Enzalutamide (XTANDI™) reduces the risk of skeletal-related events compared with placebo, as well as reducing pain and increasing quality of life in men with metastatic castration-resistant prostate cancer (mCRPC) according to new results from the AFFIRM study published in Lancet Oncology.1
Bone is the most common site of spread in prostate cancer, accounting for about 90% of metastases, resulting in some of the most painful and functionally compromising complications of the disease.1
Professor Johann De Bono, Professor of Experimental Cancer Medicine at The Institute of Cancer Research London, and Head of the Drug Development Unit at The Royal Marsden NHS Foundation Trust, comments: "These quality of life data endorse the fact that enzalutamide is a major advance in the treatment of prostate cancer."
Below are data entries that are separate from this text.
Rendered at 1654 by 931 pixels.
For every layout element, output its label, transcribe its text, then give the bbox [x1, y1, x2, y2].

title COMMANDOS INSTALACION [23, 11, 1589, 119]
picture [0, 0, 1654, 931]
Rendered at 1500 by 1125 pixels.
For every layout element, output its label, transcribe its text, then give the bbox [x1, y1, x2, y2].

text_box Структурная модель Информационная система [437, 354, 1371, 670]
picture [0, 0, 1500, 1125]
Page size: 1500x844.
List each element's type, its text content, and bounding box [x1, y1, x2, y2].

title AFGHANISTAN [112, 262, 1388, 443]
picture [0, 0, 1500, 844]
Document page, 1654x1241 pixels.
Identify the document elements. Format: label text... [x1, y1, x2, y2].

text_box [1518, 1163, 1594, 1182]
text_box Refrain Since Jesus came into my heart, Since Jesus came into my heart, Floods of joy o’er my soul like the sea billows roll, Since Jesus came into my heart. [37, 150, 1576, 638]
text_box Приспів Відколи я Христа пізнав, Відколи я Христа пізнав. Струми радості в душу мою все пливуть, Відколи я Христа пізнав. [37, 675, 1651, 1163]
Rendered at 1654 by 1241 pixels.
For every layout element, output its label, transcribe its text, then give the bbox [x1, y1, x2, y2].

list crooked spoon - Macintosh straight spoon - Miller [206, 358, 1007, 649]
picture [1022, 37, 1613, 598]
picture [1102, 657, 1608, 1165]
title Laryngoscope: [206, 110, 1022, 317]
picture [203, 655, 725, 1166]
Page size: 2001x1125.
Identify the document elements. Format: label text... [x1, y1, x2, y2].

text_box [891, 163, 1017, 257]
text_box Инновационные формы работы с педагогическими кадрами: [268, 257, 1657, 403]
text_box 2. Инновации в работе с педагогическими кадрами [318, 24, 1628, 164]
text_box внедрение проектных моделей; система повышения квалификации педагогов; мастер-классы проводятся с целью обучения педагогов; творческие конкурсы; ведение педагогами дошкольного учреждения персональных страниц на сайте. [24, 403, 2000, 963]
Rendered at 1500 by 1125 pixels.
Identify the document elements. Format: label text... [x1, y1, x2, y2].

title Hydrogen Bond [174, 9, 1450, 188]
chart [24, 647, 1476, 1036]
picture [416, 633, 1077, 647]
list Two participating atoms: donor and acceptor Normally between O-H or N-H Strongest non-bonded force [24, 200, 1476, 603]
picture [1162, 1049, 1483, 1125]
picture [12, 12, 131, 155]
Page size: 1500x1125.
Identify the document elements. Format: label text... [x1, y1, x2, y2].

Enzalutamide is a novel, once-daily, oral androgen receptor signalling inhibitor for the treatment of men with mCRPC whose disease has progressed on or after docetaxel therapy.3 Prospective analyses of secondary endpoints in the Phase III AFFIRM trial examined first skeletal-related events and investigated several measures of pain control and patient-reported health related quality of life (HRQoL).1 Researchers found that:1
- Enzalutamide reduced the risk of skeletal-related events (such as radiation treatment to the bone and spinal cord compression) by 31% versus placebo (p=0.0001). The time to ﬁrst skeletal-related event was significantly longer for patients on enzalutamide compared to placebo (16·7 months vs. 13·3 months; hazard ratio 0·69; p=0·0001).
- Enzalutamide signiﬁcantly improved both pain severity and interference from baseline to week 13 compared with placebo (p<0·0001), as well as reducing the risk of pain progression (p=0.0018).
- Compared to the placebo group, a signiﬁcantly higher percentage of patients on enzalutamide reported improvements in quality of life measured by FACT-P, a questionnaire used in prostate cancer studies which includes physical, emotional and functional wellbeing. Patients in the enzalutamide group had a significantly longer time to HRQoL deterioration than those in the placebo group (9·0 months vs. 3·7 months; HR 0·45; p<0·0001).
Prostate cancer is the most common cancer in men in Europe, accounting for over 20% of all cancer diagnoses (excluding non-melanoma skin cancer) and is the third most common cause of cancer death in Europe.4 Up to 40% of men with prostate cancer develop metastatic disease and a high number of these men eventually fail androgen deprivation treatment, which is called castration-resistant prostate cancer (CRPC).5
The phase III AFFIRM trial is a randomised, double-blind, placebo-controlled, multinational trial evaluating enzalutamide (160 mg/day) versus placebo in 1,199 men with progressive metastatic castration-resistant prostate cancer who were previously treated with docetaxel- based chemotherapy. Enrolment was completed in November 2010 and the interim analysis was triggered at 520 events. The median age of study participants was 69 years at baseline.
The AFFIRM study was conducted at sites in the United States, Canada, Europe, Australia, South America and South Africa. The primary endpoint of the AFFIRM trial was overall survival. Key secondary endpoints included time to prostate-specific antigen (PSA) progression, radiographic progression free survival (rPFS) and time to first skeletal-related event (SRE).
In the phase III AFFIRM trial, enzalutamide was generally well tolerated. The most common adverse reactions were hot flushes and headache. Seizure was reported in 0.8% of enzalutamide-treated patients. Serious adverse events, adverse events causing patients to stop treatment, and adverse events causing death were all lower in the enzalutamide group than in the placebo group.
XTANDI (enzalutamide) is a novel, oral, once-daily androgen receptor signalling inhibitor which works in three distinct ways: it inhibits testosterone binding to androgen receptors, nuclear translocation of androgen receptors; and DNA binding and activation by androgen receptors. Xtandi is currently licensed in Europe for the treatment of adult men with mCRPC whose disease has progressed on or after docetaxel therapy. Marketing authorisation was granted by the European Commission on June 21, 2013.